Moreover, once the first request is sent the response time and next ones are very fast:

20:54:39 --> GET https://censored-passbolt-server/auth/verify.json http/1.1
20:54:39 <-- 200 OK https://censored-passbolt-server/auth/verify.json (93ms, unknown-length body)
20:54:39 --> GET https://censored-passbolt-server/auth/jwt/rsa.json http/1.1
20:54:39 <-- 200 OK https://censored-passbolt-server/auth/jwt/rsa.json (83ms, unknown-length body)

both sent and received in the same second.

So it seems like only the first call is taking a long time to initiate (and initiation time is part of the request so it's also measured in the time delta adjustment mechanism).

From what I found this could be happening due to some DNS config. I will additionally consult with the support team as this may potentially be a configuration issue.

doegox commented 1 year ago

Thank you!! It is indeed a problem linked to AAAA record in DNS (IPv6). I'm not using IPv6 on the server but my domain was a CNAME to the OVH VPS attributed name, and they advertise an IPv6 on it (strange as none of my older OVH VPS have a AAAA and there is no way to disable IPv6 on OVH console, but ok whatever.)

Now I replaced the CNAME record with a A record so once it is propagated it should fix the issue as no AAAA will be announced.
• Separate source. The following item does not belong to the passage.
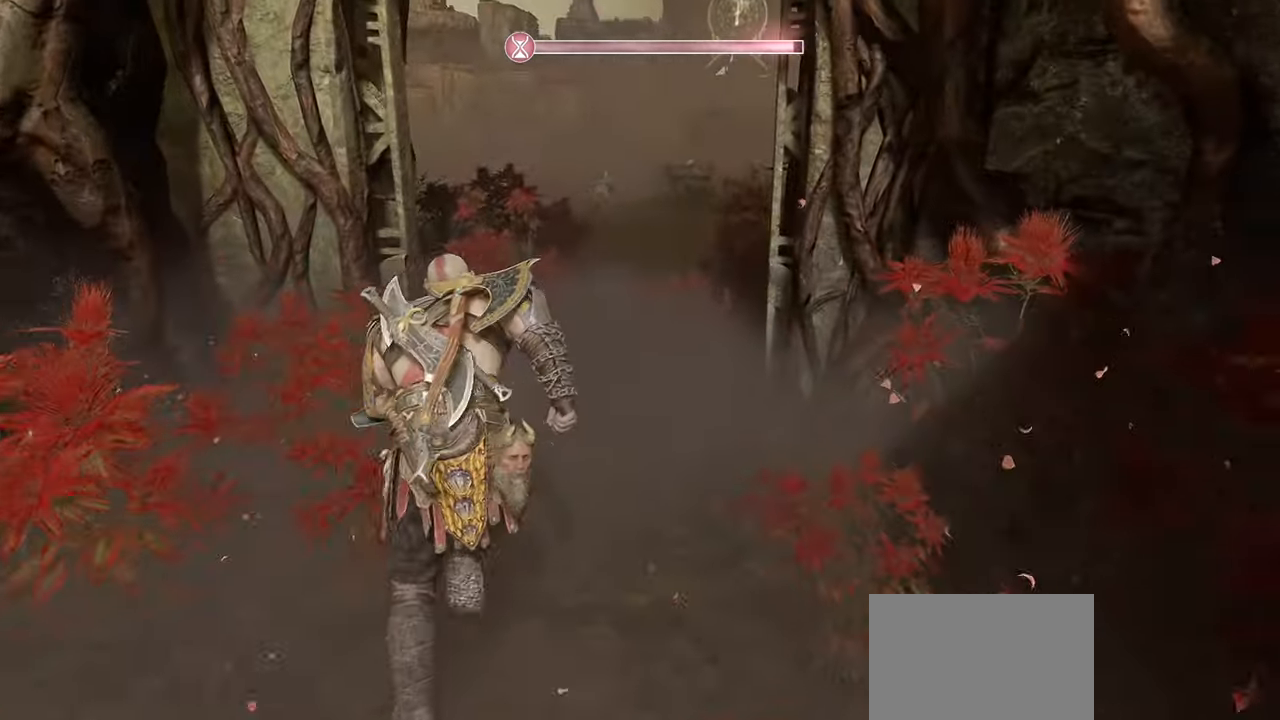
{"buttons": [], "left_stick": "up", "right_stick": "center", "events": [[184, "right_stick", "right"], [401, "right_stick", "center"]]}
That explains why I got the 30s timeout before falling back on IPv4 address of the server when using networks supporting ipv6 (like my 4G connection) and no problem on other networks (such as my wifi).

It is already working fine on my phone when I enable Warp (1.1.1.1 DNS) or Google One VPN, as these were faster to catch the DNS change than my telecom provider.

doegox commented 1 year ago

I changed the title so if it happens to someone else, he'll get a chance to find the info

doegox commented 1 year ago

BTW this means there was a first GET request sent in IPv6 that does not appear in the passbolt logs, it would have been easier to debug if it was present. And is time was really measured across the working GET and its response we wouldn't have the misleading out-of-sync error.

marcin-michalek-miquido commented 1 year ago

I am glad that all is working fine now :) for the networking logs, we actually use an existing solution from the library - I believe that there is a GET ... log only after DNS is resolved (that is why the "GET ..." log appeared 30 seconds after "Getting server pgp and rsa keys". Additionally, I found out that there is a possibility to log more detailed events including dnsStart and dnsStop using this. Could be of help at least for the sign-in request if more people rise this scenario.

doegox commented 1 year ago

GET ... log only after DNS is resolved

Technically it is not the DNS that takes time but sth like:

But the first GET attempt does not appear in the logs.